● Extract provided
# # #
Great write up! I really enjoyed reading this. Question about global cooling:

Global cooling was a conjecture during the 1970s of imminent cooling of the Earth's surface and atmosphere culminating in a period of extensive glaciation. This hypothesis had little support in the scientific community, but gained temporary popular attention due to a combination of a slight downward trend of temperatures from the 1940s to the early 1970s and press reports that did not accurately reflect the full scope of the scientific climate literature, which showed a larger and faster-growing body of literature projecting future warming due to greenhouse gas emissions.[1] The current scientific opinion on climate change is that the Earth has not durably cooled, but underwent global warming throughout the 20th century.[2]

(via https://en.wikipedia.org/wiki/Global_cooling, emphasis mine)

It seems much of your argument here for the concern relating to global cooling (which seems to be a counter balance to the concern for the global warming discussion) relies on taking a stance that the global cooling science was sound. Even the "overpowering" comment related to a 10%-30% number which was later determined to be more accurately around 3% (thus, not "overpowering" but still "significant") seems to do the same thing: assume scientific findings were accurate, even if they were later improved which significantly changed the story.
# # #
[Saved entries]
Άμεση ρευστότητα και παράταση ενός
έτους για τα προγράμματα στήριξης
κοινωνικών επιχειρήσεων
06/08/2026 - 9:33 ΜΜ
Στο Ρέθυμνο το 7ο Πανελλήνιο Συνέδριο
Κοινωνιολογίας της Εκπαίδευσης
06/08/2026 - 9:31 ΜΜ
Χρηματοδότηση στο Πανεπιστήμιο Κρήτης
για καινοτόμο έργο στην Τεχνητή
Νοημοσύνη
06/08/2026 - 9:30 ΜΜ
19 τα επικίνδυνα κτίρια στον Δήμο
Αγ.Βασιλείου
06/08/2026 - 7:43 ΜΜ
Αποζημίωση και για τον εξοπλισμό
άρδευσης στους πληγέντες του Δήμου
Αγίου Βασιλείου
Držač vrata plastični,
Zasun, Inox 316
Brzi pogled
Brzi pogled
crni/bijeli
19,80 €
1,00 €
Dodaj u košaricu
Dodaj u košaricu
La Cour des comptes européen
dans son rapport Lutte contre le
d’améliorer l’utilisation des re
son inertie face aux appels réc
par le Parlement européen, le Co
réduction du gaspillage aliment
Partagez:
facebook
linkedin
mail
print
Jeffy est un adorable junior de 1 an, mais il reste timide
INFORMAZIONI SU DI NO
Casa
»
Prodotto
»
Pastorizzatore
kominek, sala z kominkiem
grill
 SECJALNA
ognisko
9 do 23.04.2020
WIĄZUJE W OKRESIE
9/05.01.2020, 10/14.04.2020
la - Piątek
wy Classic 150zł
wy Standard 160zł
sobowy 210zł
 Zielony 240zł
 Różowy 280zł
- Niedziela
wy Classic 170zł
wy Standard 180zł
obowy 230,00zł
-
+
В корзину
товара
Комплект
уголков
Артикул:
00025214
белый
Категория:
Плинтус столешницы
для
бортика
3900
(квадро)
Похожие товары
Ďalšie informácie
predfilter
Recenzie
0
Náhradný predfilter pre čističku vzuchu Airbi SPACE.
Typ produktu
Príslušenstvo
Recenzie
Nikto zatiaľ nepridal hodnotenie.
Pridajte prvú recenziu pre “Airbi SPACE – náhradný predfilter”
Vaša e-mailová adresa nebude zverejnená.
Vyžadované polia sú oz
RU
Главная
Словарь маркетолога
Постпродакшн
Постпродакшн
# # #
● Directions
**1)** Return the part of the comment on global cooling that runs from "Great write up!" up to and including "https://en.wikipedia.org/wiki/Global_cooling, emphasis mine)", copied word for word.
**2)** Report each line of the records that contains the string "Airbi".

● Per-task answers
**1)**
Great write up! I really enjoyed reading this. Question about global cooling:

Global cooling was a conjecture during the 1970s of imminent cooling of the Earth's surface and atmosphere culminating in a period of extensive glaciation. This hypothesis had little support in the scientific community, but gained temporary popular attention due to a combination of a slight downward trend of temperatures from the 1940s to the early 1970s and press reports that did not accurately reflect the full scope of the scientific climate literature, which showed a larger and faster-growing body of literature projecting future warming due to greenhouse gas emissions.[1] The current scientific opinion on climate change is that the Earth has not durably cooled, but underwent global warming throughout the 20th century.[2]

(via https://en.wikipedia.org/wiki/Global_cooling, emphasis mine)

**2)**
Náhradný predfilter pre čističku vzuchu Airbi SPACE.
Pridajte prvú recenziu pre “Airbi SPACE – náhradný predfilter”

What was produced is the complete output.